Texto de origen -
Fracasando por placer (XXXIX). Universo 3, ed. Terry Carr. Andrómeda, 1978

Universe 3

Ya he mencionado alguna vez por aquí el curioso fenómeno por el que, a partir de la segunda mitad de los años sesenta, el eje creativo de la ciencia ficción se trasladó de las revistas a las antologías anuales. Por lo que he leído, la razón principal fue que el formato libro permitía pagos algo superiores, y además la influencia seminal de Visiones peligrosas (aunque las antologías Orbit de Damon Knight empezaron a publicarse un año antes) había dejado sellado que la cf más arriesgada encontraba mejor acomodo en esos tomos que en las publicaciones mensuales, algo menos comprometidas, procedentes en todos los casos de 1950 o antes. También la idea es que los contenidos, con periodicidad anual, fueran más selectos: como he dicho muchas veces, una revista de la época como Astounding publicaba más de cien relatos al año, y la verdad, buenos no podían ser todos. Ni una cuarta parte.

Datos proporcionados -
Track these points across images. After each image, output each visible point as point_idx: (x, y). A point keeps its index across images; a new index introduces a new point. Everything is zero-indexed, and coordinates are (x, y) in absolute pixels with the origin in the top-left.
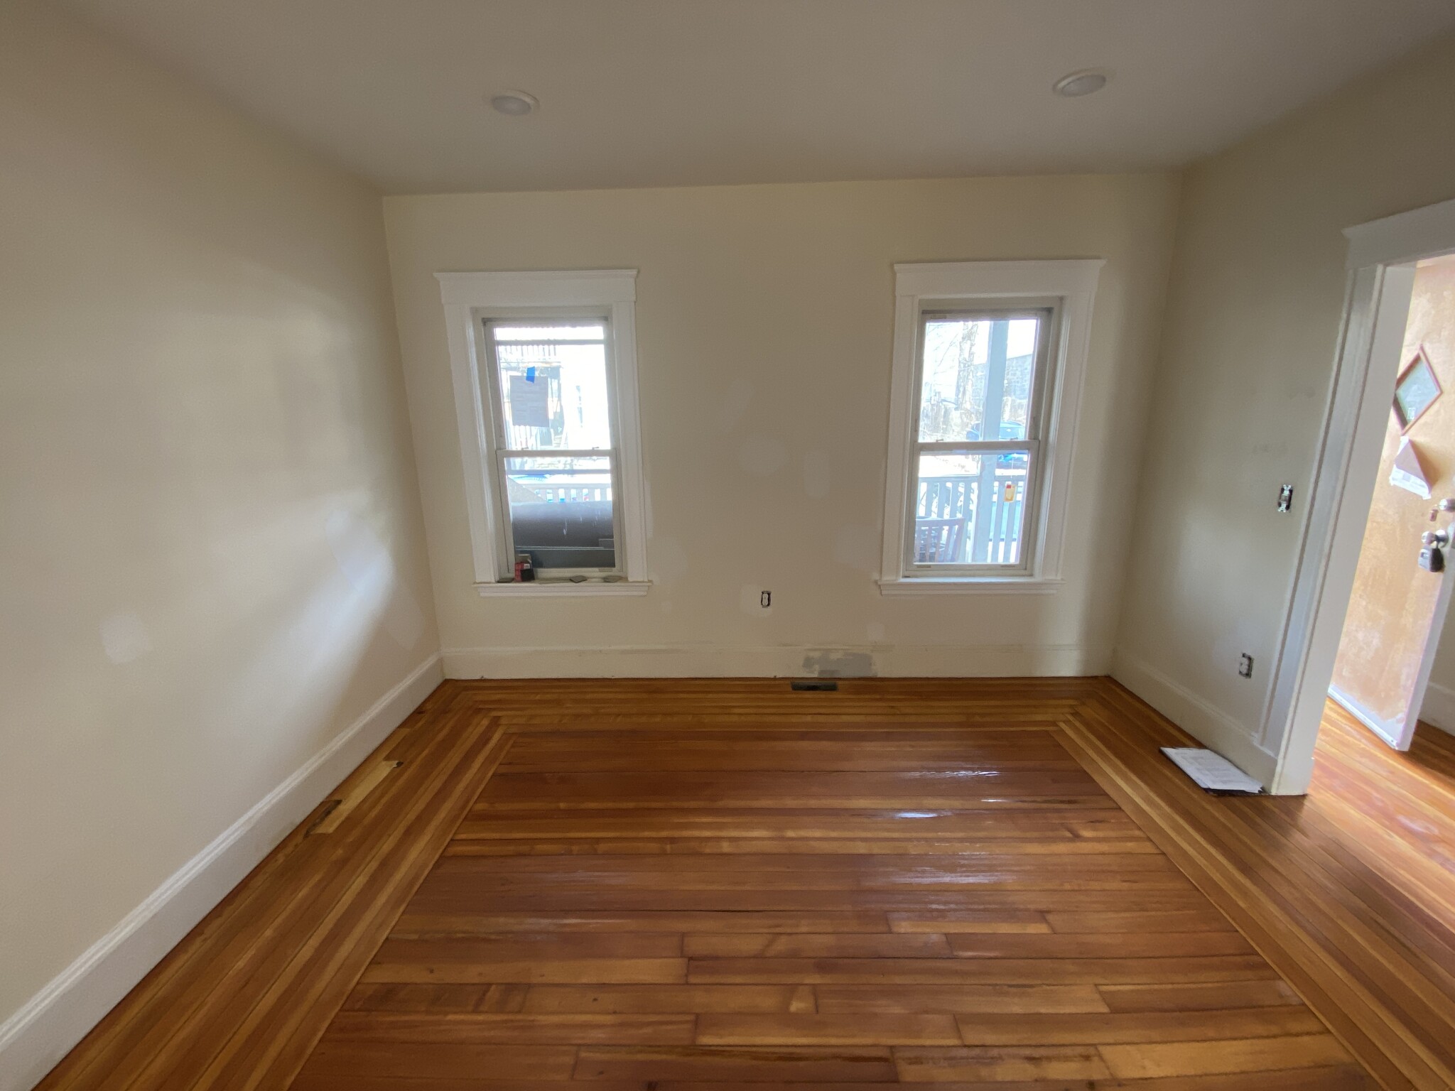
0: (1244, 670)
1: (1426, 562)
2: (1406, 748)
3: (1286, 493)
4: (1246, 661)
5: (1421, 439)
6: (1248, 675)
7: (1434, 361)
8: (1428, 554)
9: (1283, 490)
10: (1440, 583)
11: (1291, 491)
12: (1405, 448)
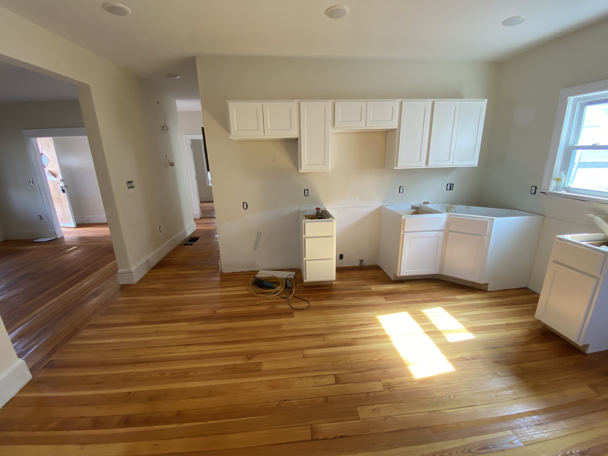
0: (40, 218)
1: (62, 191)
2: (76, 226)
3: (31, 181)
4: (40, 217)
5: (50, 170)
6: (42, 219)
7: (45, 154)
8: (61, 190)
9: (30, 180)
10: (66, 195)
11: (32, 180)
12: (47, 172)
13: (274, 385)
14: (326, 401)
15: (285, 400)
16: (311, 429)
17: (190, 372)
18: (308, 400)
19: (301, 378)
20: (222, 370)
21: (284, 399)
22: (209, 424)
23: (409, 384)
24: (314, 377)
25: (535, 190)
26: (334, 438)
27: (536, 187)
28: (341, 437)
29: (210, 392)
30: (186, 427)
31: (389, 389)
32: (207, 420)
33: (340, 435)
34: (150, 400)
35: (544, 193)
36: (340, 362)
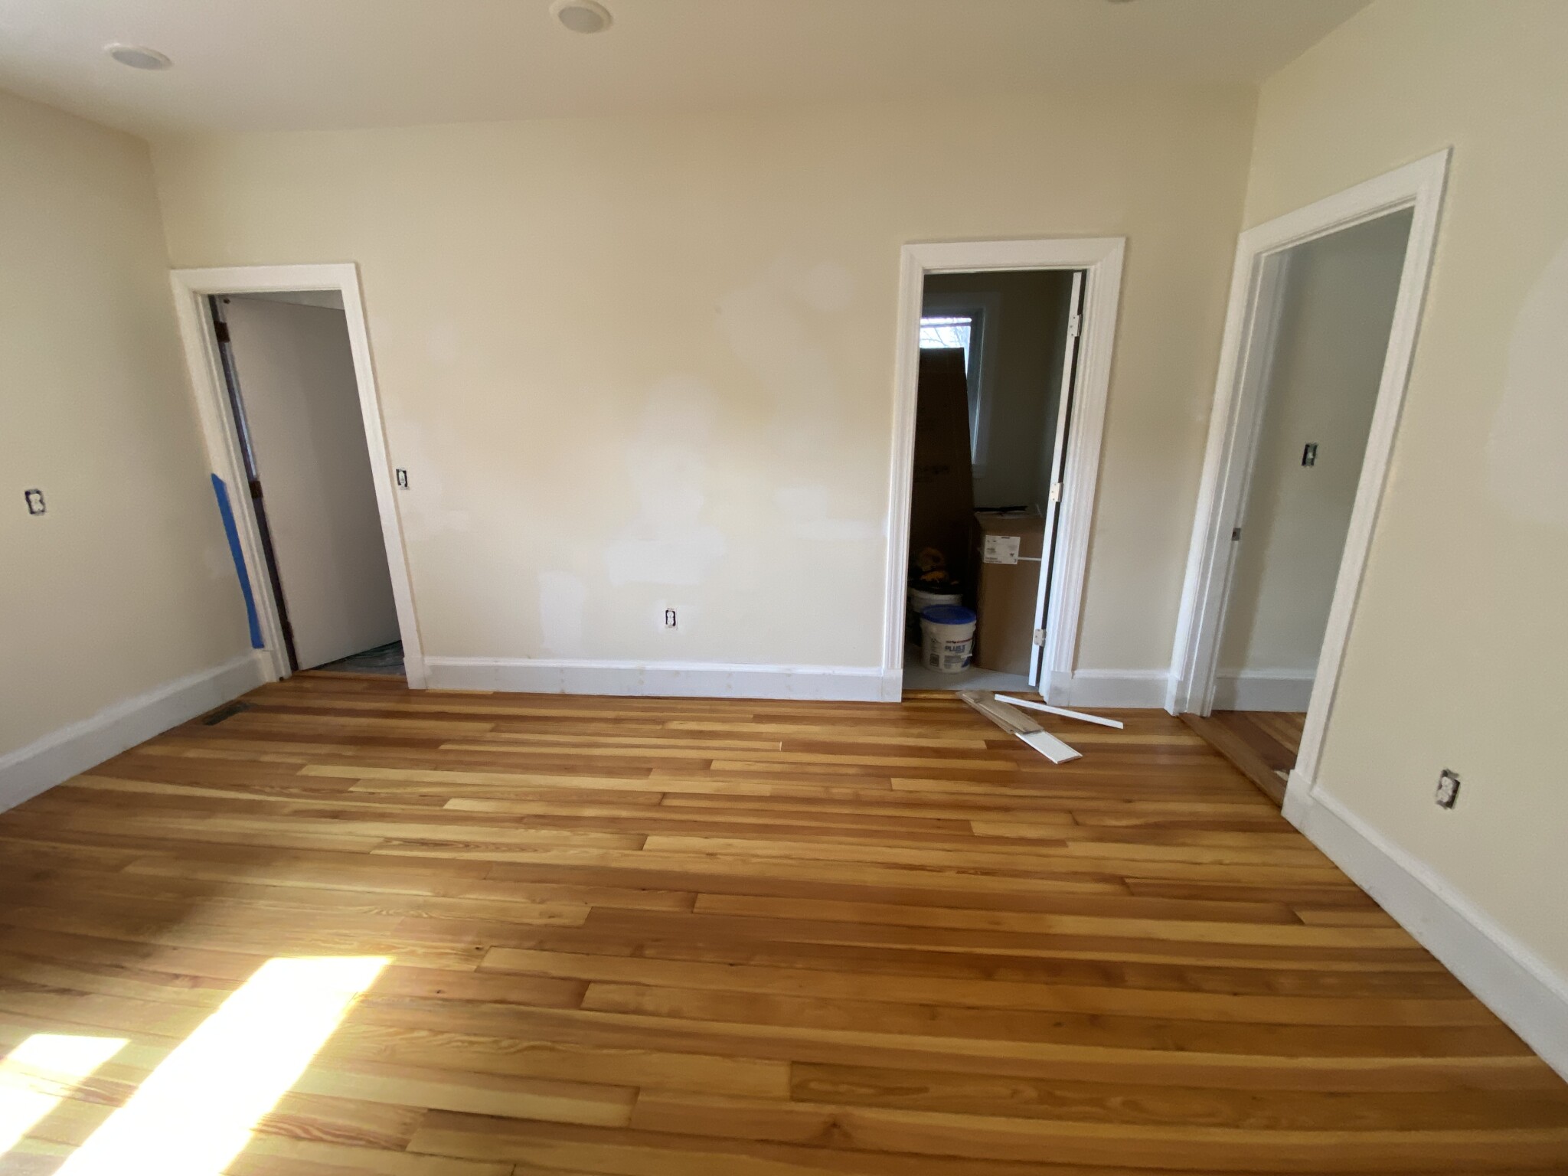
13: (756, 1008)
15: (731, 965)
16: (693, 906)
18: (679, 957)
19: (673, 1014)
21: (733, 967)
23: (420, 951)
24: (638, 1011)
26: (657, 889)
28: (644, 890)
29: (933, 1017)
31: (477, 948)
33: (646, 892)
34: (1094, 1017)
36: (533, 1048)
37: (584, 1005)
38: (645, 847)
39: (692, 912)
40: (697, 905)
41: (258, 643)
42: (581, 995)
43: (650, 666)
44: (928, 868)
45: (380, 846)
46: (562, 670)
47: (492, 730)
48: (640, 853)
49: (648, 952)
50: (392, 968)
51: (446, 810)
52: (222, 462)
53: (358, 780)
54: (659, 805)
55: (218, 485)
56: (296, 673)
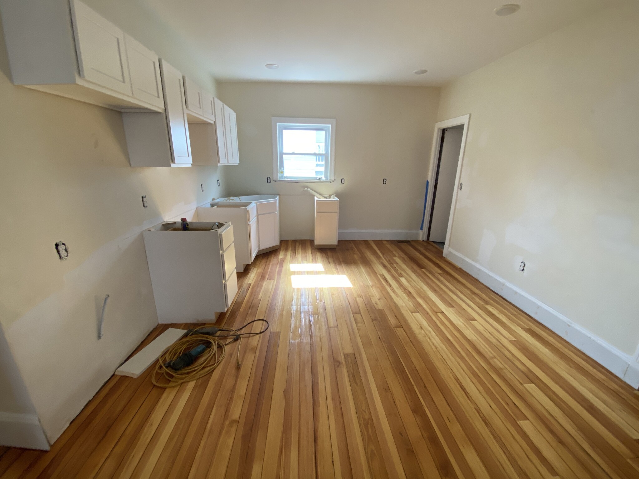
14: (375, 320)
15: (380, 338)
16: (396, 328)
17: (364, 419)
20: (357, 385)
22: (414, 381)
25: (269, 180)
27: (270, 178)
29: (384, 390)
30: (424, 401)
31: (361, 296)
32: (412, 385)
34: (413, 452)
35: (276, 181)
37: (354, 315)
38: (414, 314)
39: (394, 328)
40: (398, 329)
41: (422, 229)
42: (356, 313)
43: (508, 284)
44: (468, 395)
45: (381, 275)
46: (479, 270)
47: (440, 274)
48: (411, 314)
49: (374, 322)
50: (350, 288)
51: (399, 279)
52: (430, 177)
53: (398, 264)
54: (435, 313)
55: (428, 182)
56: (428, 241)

Qué se pide -
1. Según el texto sobre las antologías de ciencia ficción, ¿desde cuándo se trasladó el eje creativo del género de las revistas a las antologías anuales?
2. Explica, con las razones que da el texto sobre las antologías de ciencia ficción, por qué el eje creativo del género pasó de las revistas a las antologías anuales.
3. Prosigue el texto sobre las antologías de ciencia ficción a partir de su última frase.

Respuestas por tarea -
1. A partir de la segunda mitad de los años sesenta.

2. El formato libro permitía pagos algo superiores, y la influencia de Visiones peligrosas había dejado claro que la ciencia ficción más arriesgada encajaba mejor en esos tomos que en las revistas mensuales, algo menos comprometidas. Además, al ser anuales, se esperaba que sus contenidos fueran más selectos que los de revistas como Astounding, que publicaban más de cien relatos al año.

3.
De las diferentes series de antologías, la que cosechó más premios y dejó más poso fue Universe, dirigida por Terry Carr desde 1971 hasta su muerte en 1987, y no voy a insistir (ya lo hice en una entrega anterior) en lo muy baranda del género que fue Carr en ese periodo. La razón de retomar mis chapas con otro contenido suyo es que he conseguido, por fin, aleluya, uno de mis griales bibliográficos, la versión argentina de la tercera entrega de esas antologías, que no había llegado a ver físicamente jamás. Sí, me la podría haber comprado en inglés en cualquier momento, pero ¿dónde quedaría entonces toda la gustera del hallazgo?

La editorial Andrómeda era una de esas firmas pequeñas que en los setenta-ochenta publicaron cf puntera y de manera bastante correcta en Buenos Aires, pero cuya distribución en España fue errática o simplemente casual. Entre el material que tradujo estuvieron las tres primeras entregas de Universo, de las cuales sólo las dos primeras se siguen encontrando hoy con relativa facilidad en el mercado de segunda mano. Cuando Jorge Sánchez, su responsable, pasó a dirigir Adiax en España, publicó la cuarta y quinta entrega. Pero la tercera, que justo parece que fue el último título de cf publicado por Andrómeda… Ay, en mis ya cerca de cuarenta años de cacerías, incluyendo unos cuantos en los que pasaba por la Cuesta de Moyano y por la librería Gigamesh más que de manera mensual, ni siquiera la había visto físicamente, y eso es algo que puedo decir de muy pocas publicaciones de cf que me interesen. Hasta hace muy poco, y naturalmente, emprender la lectura era un impulso inmediato.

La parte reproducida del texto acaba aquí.